Aus vorstehendem ist ersichtlich, dass dem Induktor, je nachdem die Welle 28 aus der Ruhestellung in der einen oder anderen Richtung gedreht wird, faradische oder sinusoidale Ströme zugeführt werden, und zwar erfolgt bei der Drehung der Welle 28 aus der Ruhestellung zunächst die Einschaltung und darauf die Regulierung der betreffenden Stromart. An den Klemmen 22 des Sekundärspulensystems 9, 10 des Induktors kann daher je nach der Einstellung der Welle 28 die eine oder andere Stromart in der gewünschten Dosierung entnommen werden.

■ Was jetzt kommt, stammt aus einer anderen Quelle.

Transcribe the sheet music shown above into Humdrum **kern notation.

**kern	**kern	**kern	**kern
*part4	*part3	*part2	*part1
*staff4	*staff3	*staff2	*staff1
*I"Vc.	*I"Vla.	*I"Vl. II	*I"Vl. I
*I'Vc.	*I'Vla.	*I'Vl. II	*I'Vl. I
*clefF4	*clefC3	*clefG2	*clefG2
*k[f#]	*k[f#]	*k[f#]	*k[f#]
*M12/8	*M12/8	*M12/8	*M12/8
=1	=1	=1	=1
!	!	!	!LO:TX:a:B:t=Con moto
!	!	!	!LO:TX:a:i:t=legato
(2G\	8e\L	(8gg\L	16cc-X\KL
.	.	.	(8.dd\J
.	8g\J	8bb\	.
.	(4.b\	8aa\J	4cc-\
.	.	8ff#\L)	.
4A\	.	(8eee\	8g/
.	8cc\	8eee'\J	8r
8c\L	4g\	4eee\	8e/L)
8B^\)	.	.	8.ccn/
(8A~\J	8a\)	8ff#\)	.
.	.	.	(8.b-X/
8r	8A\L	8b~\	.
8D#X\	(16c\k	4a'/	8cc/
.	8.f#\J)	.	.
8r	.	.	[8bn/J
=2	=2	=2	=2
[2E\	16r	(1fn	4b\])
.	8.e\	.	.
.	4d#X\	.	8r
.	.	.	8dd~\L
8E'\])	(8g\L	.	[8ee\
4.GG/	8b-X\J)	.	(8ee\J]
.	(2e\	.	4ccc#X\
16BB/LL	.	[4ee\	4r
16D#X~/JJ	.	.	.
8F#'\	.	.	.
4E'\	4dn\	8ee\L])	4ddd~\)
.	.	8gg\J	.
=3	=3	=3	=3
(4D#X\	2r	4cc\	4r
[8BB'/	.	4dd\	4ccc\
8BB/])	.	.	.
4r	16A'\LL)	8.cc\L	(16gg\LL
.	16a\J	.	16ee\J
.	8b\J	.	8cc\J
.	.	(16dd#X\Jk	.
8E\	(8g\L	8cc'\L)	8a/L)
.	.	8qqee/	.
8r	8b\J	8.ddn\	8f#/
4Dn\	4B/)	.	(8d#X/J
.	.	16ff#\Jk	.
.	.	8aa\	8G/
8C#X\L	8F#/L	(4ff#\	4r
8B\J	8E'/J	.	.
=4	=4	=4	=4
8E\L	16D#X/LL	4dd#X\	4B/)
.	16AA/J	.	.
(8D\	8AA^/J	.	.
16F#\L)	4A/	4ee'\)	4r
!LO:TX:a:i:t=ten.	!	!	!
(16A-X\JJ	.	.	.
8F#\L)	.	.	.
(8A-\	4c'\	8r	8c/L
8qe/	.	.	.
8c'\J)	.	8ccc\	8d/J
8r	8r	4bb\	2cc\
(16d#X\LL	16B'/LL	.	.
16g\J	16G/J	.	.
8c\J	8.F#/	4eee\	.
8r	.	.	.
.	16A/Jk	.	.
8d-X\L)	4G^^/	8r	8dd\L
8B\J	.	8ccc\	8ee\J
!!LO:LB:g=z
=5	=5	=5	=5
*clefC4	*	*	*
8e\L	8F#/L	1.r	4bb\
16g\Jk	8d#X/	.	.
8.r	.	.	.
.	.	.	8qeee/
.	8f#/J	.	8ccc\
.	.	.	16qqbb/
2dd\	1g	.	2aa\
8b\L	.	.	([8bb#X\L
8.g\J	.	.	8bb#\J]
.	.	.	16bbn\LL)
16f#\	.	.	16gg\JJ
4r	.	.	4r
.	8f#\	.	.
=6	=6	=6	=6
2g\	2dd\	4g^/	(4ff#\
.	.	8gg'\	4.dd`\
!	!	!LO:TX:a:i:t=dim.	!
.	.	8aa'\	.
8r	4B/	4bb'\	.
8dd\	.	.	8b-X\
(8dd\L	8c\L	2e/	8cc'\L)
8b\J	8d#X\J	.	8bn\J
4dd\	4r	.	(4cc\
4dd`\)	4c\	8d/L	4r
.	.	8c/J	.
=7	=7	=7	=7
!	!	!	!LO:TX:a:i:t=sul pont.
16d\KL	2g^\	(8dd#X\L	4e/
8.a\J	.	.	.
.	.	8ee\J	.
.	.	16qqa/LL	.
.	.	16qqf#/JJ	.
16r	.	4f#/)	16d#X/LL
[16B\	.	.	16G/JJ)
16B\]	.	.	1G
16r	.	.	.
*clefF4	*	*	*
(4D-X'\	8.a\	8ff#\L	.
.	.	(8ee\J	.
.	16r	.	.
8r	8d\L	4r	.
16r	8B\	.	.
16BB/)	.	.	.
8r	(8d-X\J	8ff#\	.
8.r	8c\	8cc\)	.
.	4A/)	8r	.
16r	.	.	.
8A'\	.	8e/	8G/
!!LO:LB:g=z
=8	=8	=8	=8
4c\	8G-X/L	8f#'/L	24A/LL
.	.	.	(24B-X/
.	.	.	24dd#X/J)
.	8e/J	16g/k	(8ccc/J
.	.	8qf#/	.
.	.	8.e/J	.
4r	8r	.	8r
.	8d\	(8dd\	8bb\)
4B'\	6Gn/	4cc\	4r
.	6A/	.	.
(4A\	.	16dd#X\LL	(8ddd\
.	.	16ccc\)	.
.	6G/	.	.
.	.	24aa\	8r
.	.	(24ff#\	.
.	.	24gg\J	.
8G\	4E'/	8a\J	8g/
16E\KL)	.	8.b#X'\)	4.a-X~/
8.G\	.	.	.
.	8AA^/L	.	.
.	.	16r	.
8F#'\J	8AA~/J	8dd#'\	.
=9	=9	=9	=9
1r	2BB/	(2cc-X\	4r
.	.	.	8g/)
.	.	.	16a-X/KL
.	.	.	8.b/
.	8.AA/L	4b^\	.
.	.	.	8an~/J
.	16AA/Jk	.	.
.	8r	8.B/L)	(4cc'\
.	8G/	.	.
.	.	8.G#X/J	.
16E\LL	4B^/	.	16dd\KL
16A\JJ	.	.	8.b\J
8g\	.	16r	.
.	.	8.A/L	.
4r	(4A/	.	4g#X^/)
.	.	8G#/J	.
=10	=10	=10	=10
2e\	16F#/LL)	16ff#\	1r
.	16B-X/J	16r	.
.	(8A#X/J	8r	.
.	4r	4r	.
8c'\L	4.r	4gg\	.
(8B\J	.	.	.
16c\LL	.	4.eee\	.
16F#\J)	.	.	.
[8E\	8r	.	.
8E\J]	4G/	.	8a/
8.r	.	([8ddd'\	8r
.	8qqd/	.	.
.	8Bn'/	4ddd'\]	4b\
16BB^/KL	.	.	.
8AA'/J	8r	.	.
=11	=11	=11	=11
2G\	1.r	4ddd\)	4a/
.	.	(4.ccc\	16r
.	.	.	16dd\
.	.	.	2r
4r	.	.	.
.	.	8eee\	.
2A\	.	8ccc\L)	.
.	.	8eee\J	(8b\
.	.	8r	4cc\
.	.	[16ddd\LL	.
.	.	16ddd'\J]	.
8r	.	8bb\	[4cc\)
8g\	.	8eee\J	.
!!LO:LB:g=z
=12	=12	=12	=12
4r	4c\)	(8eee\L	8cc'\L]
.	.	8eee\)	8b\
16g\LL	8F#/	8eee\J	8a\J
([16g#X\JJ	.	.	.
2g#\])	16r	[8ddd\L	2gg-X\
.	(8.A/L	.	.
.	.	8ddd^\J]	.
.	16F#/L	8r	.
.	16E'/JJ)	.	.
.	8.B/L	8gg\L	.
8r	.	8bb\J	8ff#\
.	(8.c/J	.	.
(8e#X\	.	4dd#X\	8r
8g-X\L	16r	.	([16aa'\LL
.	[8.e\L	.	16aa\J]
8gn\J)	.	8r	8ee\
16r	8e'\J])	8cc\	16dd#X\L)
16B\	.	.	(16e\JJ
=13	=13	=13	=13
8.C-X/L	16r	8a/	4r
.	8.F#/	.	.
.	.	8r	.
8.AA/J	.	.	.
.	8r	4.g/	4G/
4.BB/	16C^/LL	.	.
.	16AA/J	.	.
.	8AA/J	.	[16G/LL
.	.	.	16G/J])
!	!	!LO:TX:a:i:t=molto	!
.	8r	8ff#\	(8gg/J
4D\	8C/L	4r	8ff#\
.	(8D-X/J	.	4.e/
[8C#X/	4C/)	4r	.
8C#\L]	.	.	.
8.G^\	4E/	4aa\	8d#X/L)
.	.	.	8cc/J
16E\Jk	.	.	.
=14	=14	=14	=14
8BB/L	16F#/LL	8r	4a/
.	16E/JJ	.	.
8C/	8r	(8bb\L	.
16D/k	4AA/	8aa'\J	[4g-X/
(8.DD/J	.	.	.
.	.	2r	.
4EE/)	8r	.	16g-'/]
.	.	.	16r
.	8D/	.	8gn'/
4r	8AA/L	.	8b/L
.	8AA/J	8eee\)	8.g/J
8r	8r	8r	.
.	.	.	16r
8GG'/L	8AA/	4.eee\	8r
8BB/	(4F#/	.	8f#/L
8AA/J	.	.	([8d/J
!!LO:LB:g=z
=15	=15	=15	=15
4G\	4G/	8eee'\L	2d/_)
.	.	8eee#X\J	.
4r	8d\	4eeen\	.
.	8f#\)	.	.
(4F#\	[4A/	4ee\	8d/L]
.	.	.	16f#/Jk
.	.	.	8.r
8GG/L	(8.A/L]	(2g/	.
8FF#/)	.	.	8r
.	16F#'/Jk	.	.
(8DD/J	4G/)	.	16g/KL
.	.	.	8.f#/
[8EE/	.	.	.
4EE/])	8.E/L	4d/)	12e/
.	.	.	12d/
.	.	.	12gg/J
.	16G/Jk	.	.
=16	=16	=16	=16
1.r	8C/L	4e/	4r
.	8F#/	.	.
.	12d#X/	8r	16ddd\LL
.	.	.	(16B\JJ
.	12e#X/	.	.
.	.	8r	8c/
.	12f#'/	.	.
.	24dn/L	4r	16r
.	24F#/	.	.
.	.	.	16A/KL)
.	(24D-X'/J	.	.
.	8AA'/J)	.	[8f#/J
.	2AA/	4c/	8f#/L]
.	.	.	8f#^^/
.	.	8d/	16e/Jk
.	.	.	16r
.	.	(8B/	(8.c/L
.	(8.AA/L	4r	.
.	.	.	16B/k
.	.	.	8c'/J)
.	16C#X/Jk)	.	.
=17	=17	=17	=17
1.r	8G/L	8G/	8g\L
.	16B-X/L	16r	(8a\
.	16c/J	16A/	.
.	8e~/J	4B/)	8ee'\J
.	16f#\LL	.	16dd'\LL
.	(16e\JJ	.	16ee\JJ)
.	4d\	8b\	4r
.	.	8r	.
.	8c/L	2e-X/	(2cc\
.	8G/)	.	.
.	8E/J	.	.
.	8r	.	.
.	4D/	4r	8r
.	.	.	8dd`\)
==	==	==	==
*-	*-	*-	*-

Das Induktorgestell 5 kann mittels Ausladebügeln an einen Anschlussapparat o. dgl. befestigt werden.
Bei dem beschriebenen Ausführungsbeispiel sind die Vorrichtungen zum Ein-und Ausschalten sowie zum Regulieren der verschiedenen Stromarten zwangläufig miteinander gekuppelt.
Es ist jedoch auch möglich, die Ein-und Ausschaltung der verschiedenen Stromarten durch besondere Schalteinrichtungen herbeizuführen, die unabhängig von der Vorrichtung zur Regulierung des induzierten Stromes eingestellt werden können. Um hierbei etwaigen Fehlern bei der Benutzung der Schalteinrichtungen vorzubeugen, können diese mit einem Gesperre zusammenwirken, das immer nur die jeweilige Benutzung der einen oder anderen Schalteinrichtung zulässt.